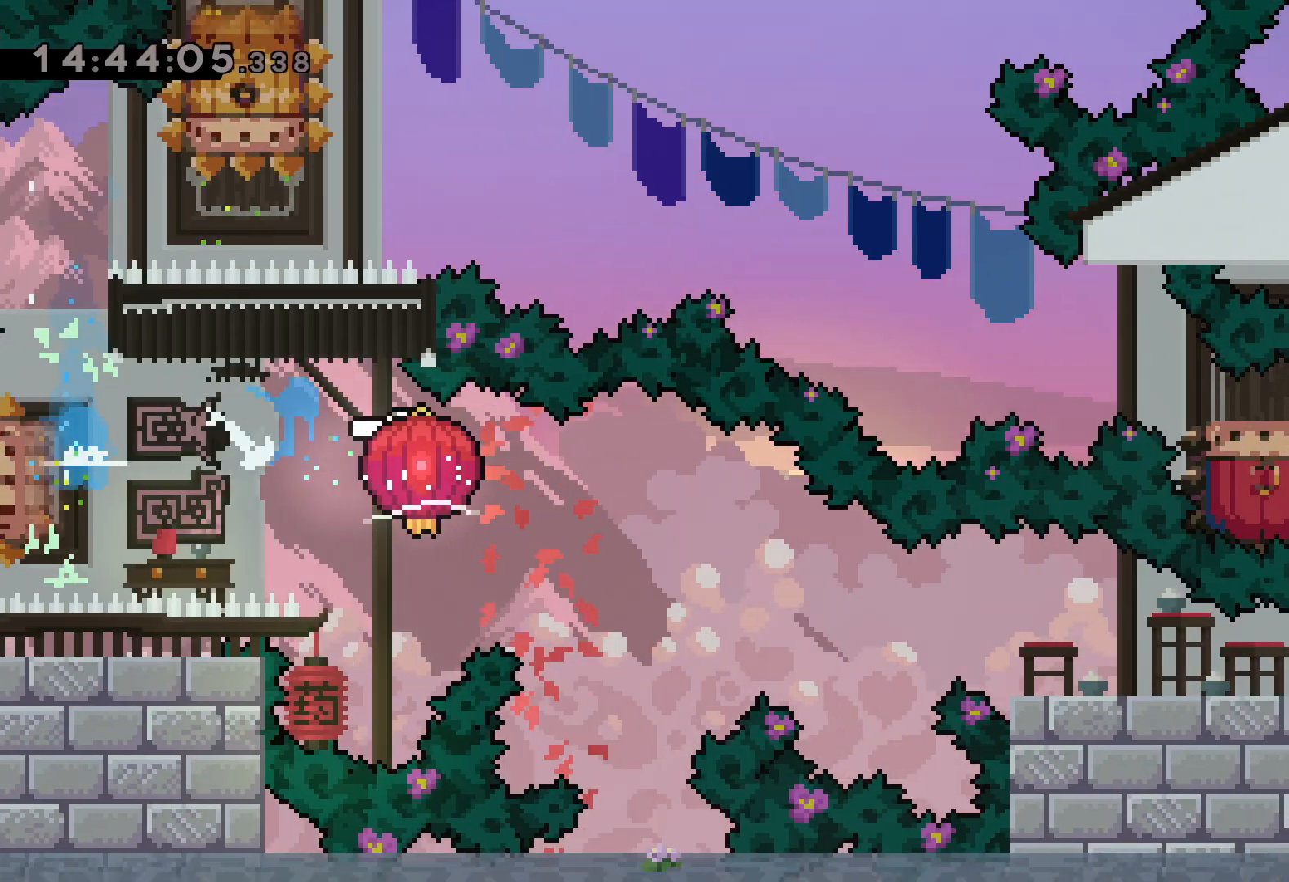
{"keys": ["down", "grab", "right"], "events": [[184, "dash", "down"], [417, "dash", "up"]]}
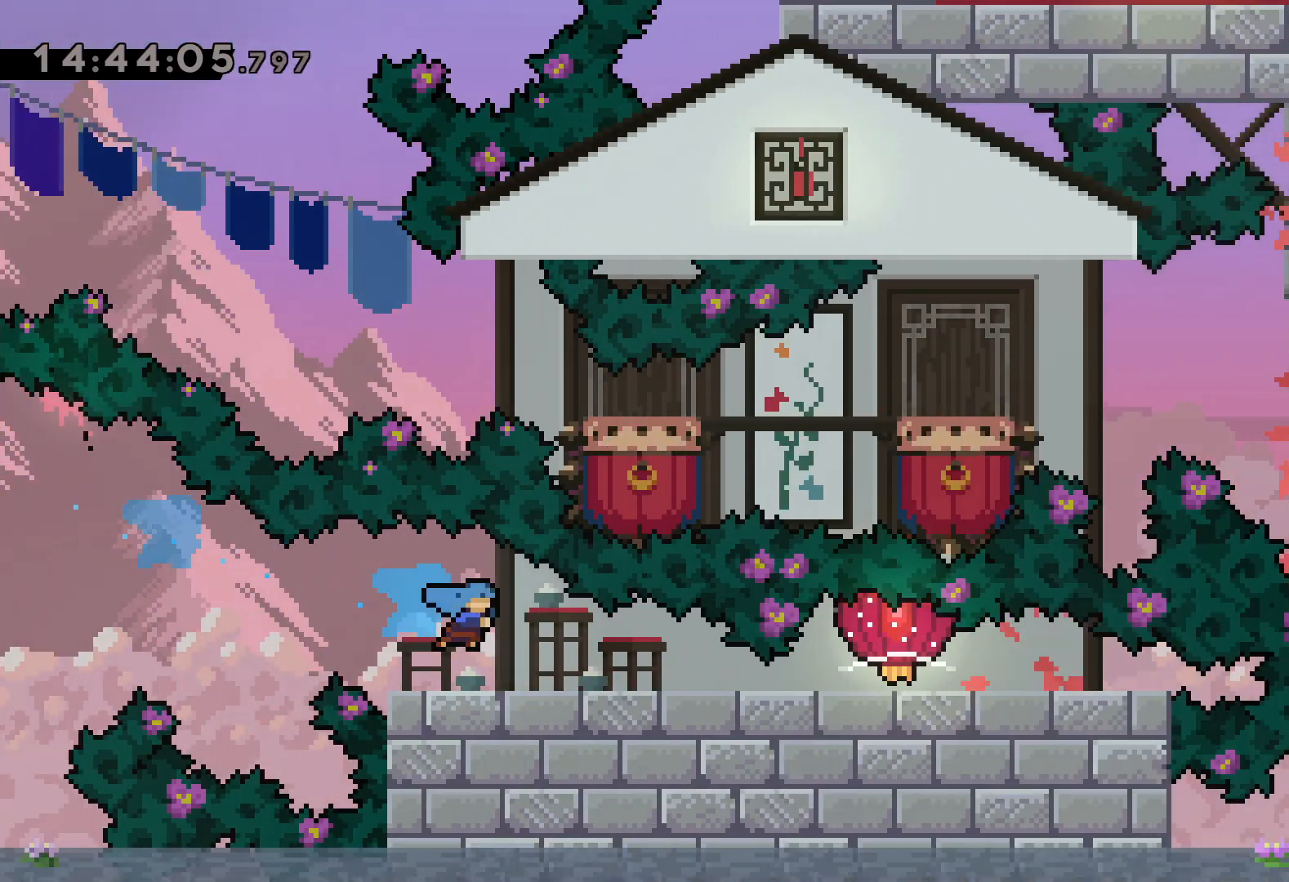
{"keys": ["down", "grab", "right"], "events": [[50, "dash", "down"], [200, "dash", "up"]]}
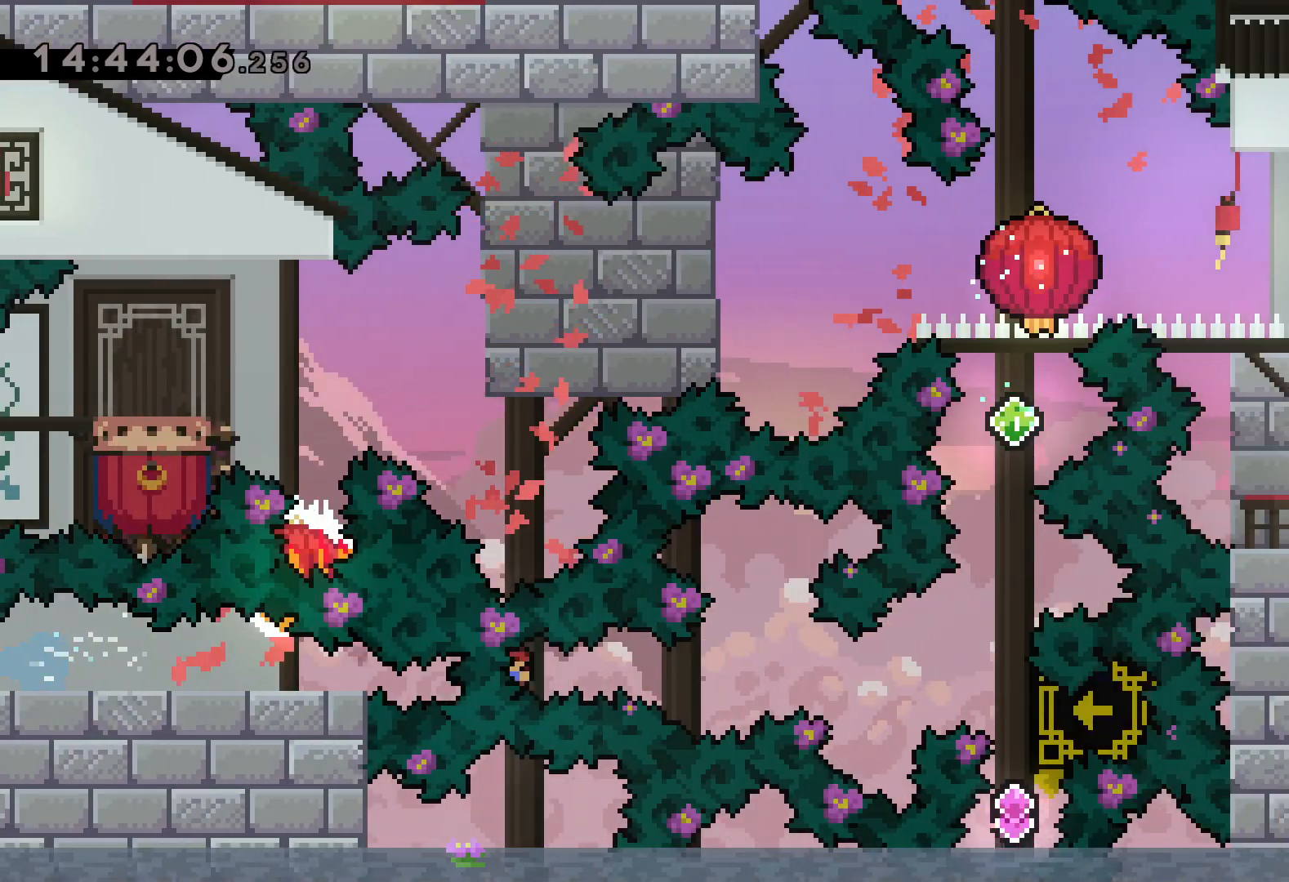
{"keys": ["dash", "up"], "events": [[50, "down", "up"], [150, "grab", "up"], [200, "right", "up"], [234, "up", "down"], [284, "dash", "down"]]}
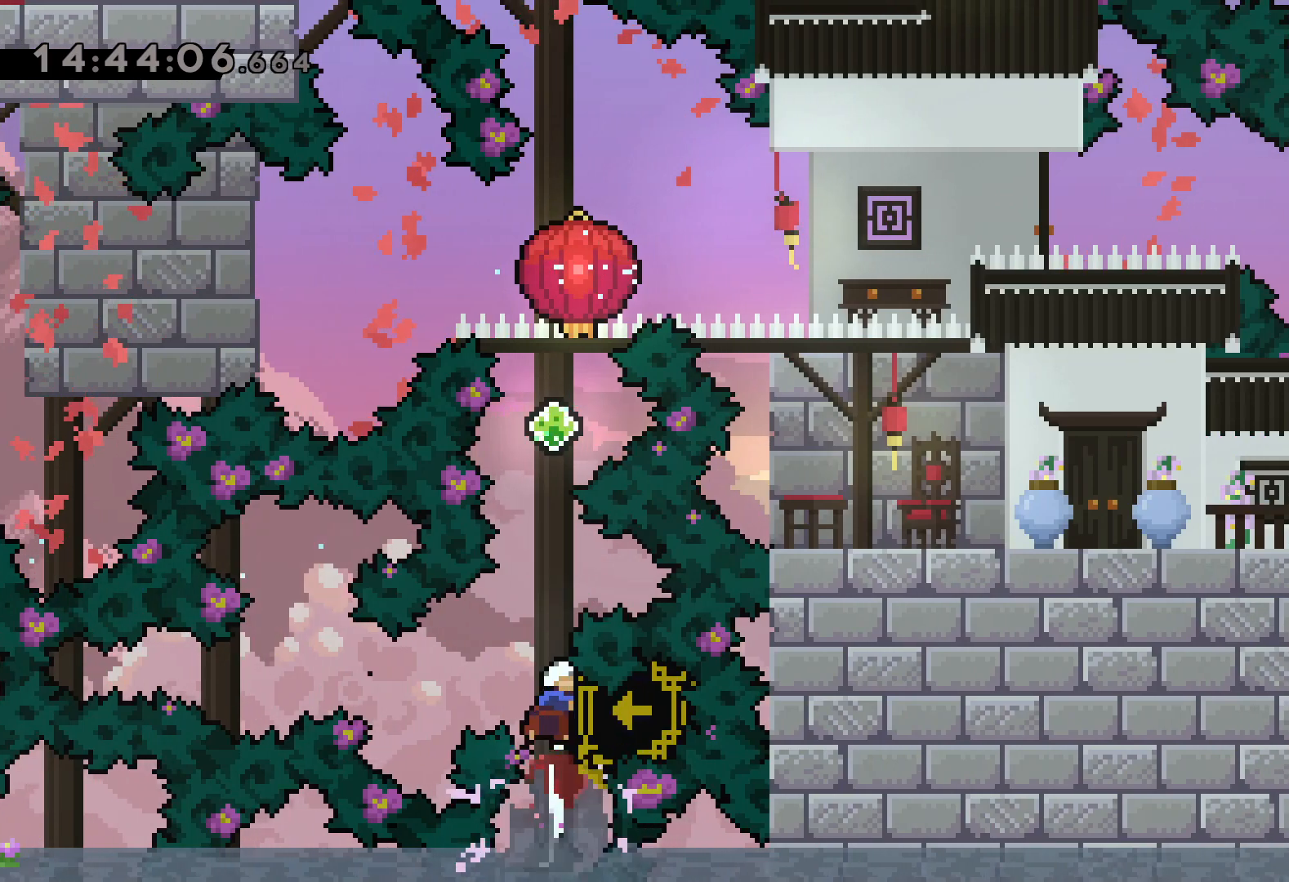
{"keys": ["grab", "up"], "events": [[17, "dash", "up"], [117, "dash", "down"], [267, "dash", "up"], [334, "grab", "down"]]}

┄┄┄┄┄┄

WHAT TO DO -> How many lines in the listing above contain "right"? Answer with the number alone.

PROBLEM SOLUTION -> 3